Here, we attach a pdf containing visualizations of neural representations, as requested by reviewer xpMx. Pending AC approval, we would be happy to include an anonymized link to an interactive version of these visualizations.
Figures 1 to 9 display dimensionality-reduced (TSNE) representations of the subset of the Agda stdlib we trained on. Lemmas are colored according to the (sub-)library they belong to. We show slices along major axis pairs (xz, yz, yx) with three filtered data views for each slice: the full dataset (all nodes and references), libraries #2 to #5 (ranked by size), and libraries #6 to #9. Library #1 is omitted due to its large size and mostly uniform distribution, which renders the figure illegible. The visualizations reveal strong clustering according to different libraries. Note that the neural representation algorithm does not distinguish lemmas based on names or (names of) references; this clustering is purely emergent. Figure 10 presents a heatmap of similarity scores between two random lemma sets. Pairwise similarity is generally low, with three notable exceptions: one pair defines upper semilattices across different objects, another refers to symmetric function inversion properties, and a third pair coincidentally consists of the same object twice.
There has recently been a great deal of interest in using neural networks (and LLMs in particular) for theorem proving. There are several formal languages in common use, including Coq, Agda, and Lean, all of which are based on the calculus of constructions, which is a lambda calculus with dependent types.
Current SOTA when applying language models to code of any kind is to model only the surface syntax of terms. Despite the fact that the underlying structure of source code is an abstract syntax tree, LMs typically ignore tree structure. Moreover, LMs pay undue attention to syntactic features like the spelling of variable names, even though formal theories always treat terms as equivalent under alpha-renaming -- which means that it is the structure of the term, not the spelling of variable names, that matters. As a result, there is a severe mismatch between the way in which LMs are usually applied, and the underlying formal theory used for theorem proving.
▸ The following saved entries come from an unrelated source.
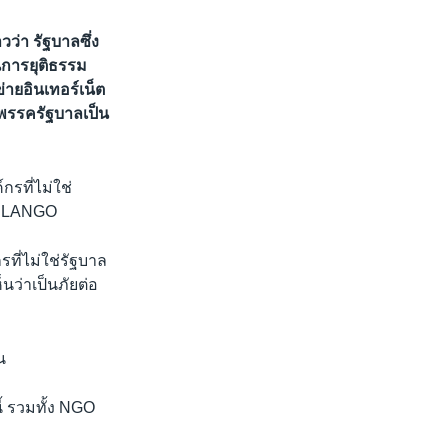
วว่า รัฐบาลซึ่ง
การยุติธรรม
่ายอินเทอร์เน็ต
้พรรครัฐบาลเป็น
รที่ไม่ใช่
่า LANGO
ี่ไม่ใช่รัฐบาล
ว่าเป็นภัยต่อ
น
 รวมทั้ง NGO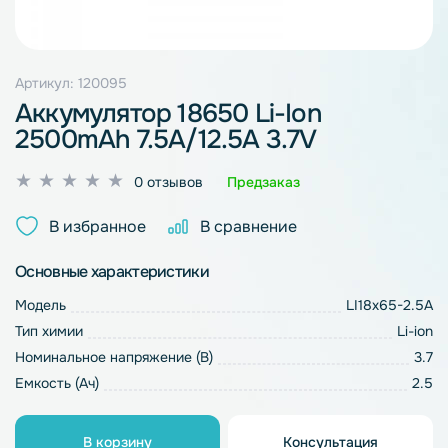
Артикул: 120095
Аккумулятор 18650 Li-Ion
2500mAh 7.5A/12.5A 3.7V
Оценка
0 отзывов
Предзаказ
0
из
В избранное
В сравнение
5
Основные характеристики
Модель
LI18х65-2.5A
Тип химии
Li-ion
Номинальное напряжение (В)
3.7
Емкость (Ач)
2.5
В корзину
Консультация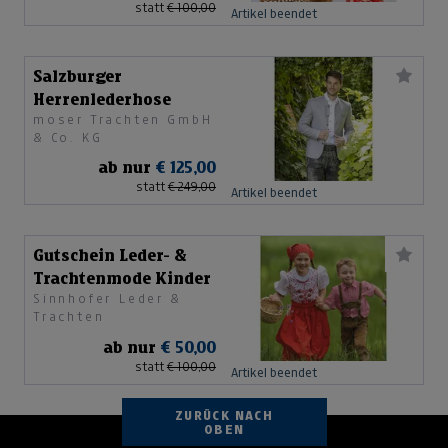
statt
€ 100,00
Artikel beendet
Salzburger
Herrenlederhose
moser Trachten GmbH
& Co. KG
ab nur
€ 125,00
statt
€ 249,00
Artikel beendet
Gutschein Leder- &
Trachtenmode Kinder
Sinnhofer Leder &
Trachten
ab nur
€ 50,00
statt
€ 100,00
Artikel beendet
ZURÜCK NACH
OBEN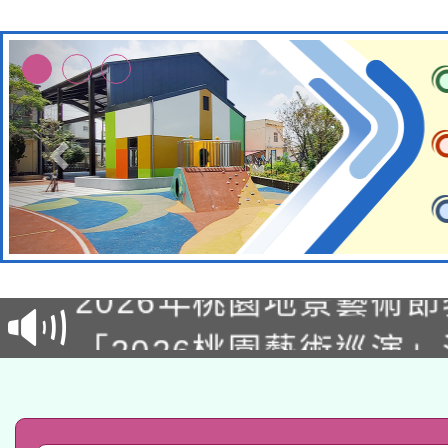
115年8月22日(星期六)
2026年桃園地景藝術
桃園市孔廟祈福系列活
「2026桃園藝術巡演
開 智慧啟航」
轉知教育部國民及學前
關事宜
函轉國家教育研究院中心
國立臺灣師範大學辦理「1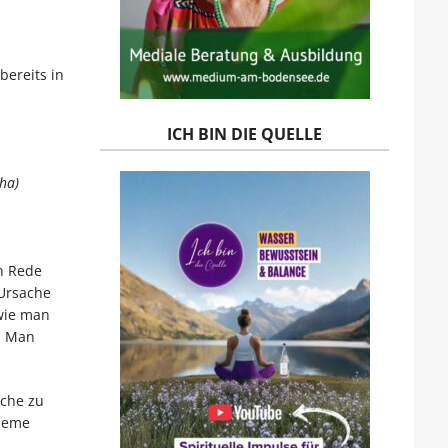
bereits in
ICH BIN DIE QUELLE
ha)
n Rede
 Ursache
 wie man
k. Man
äche zu
bleme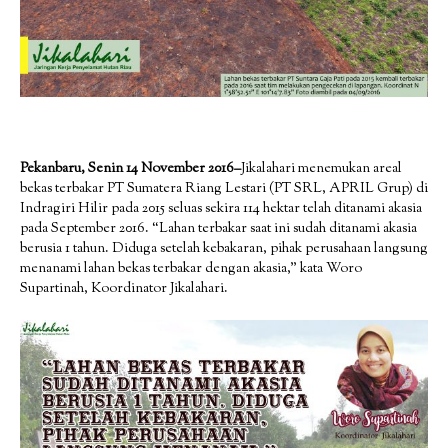
Pekanbaru, Senin 14 November 2016–
Jikalahari menemukan areal
bekas terbakar PT Sumatera Riang Lestari (PT SRL, APRIL Grup) di
Indragiri Hilir pada 2015 seluas sekira 114 hektar telah ditanami akasia
pada September 2016. “Lahan terbakar saat ini sudah ditanami akasia
berusia 1 tahun. Diduga setelah kebakaran, pihak perusahaan langsung
menanami lahan bekas terbakar dengan akasia,” kata Woro
Supartinah, Koordinator Jikalahari.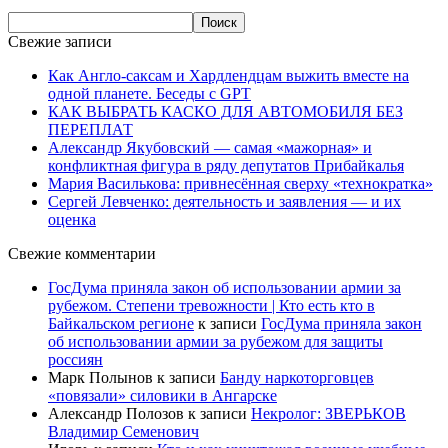
Свежие записи
Как Англо-саксам и Хардлендцам выжить вместе на
одной планете. Беседы с GPT
КАК ВЫБРАТЬ КАСКО ДЛЯ АВТОМОБИЛЯ БЕЗ
ПЕРЕПЛАТ
Александр Якубовский — самая «мажорная» и
конфликтная фигура в ряду депутатов Прибайкалья
Мария Василькова: привнесённая сверху «технократка»
Сергей Левченко: деятельность и заявления — и их
оценка
Свежие комментарии
ГосДума приняла закон об использовании армии за
рубежом. Степени тревожности | Кто есть кто в
Байкальском регионе
к записи
ГосДума приняла закон
об использовании армии за рубежом для защиты
россиян
Марк Полынов
к записи
Банду наркоторговцев
«повязали» силовики в Ангарске
Александр Полозов
к записи
Некролог: ЗВЕРЬКОВ
Владимир Семенович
This paper takes some initial steps in correcting this mismatch. The authors extract the complete internal representation of Agda terms into a JSON format. This includes not only the tree-structure of terms, but also typing information, goals, lexical scope, etc. The authors release the processed JSON as a new dataset. The authors then design a custom transformer which operates on this structure, using tree positional encodings. They show that the structured representation improves over a vanilla transformer on the task of premise selection.
The reviewers universally recommend "accept" for this paper, and I concur. The new dataset alone will be useful to other practitioners in this area. In my opinion, however, the most important contribution of this paper is not necessarily the dataset, or even the details of the architecture and experiments. The main contribution of this paper is to explain and discuss why the structure of terms is so important in formal languages. This is an area which up until now has been almost completely ignored, and which will guide future research in LM-based theorem proving.
The main weakness of the paper, as with many papers that use new datasets and architectures, is the size of the model that the authors are able to train.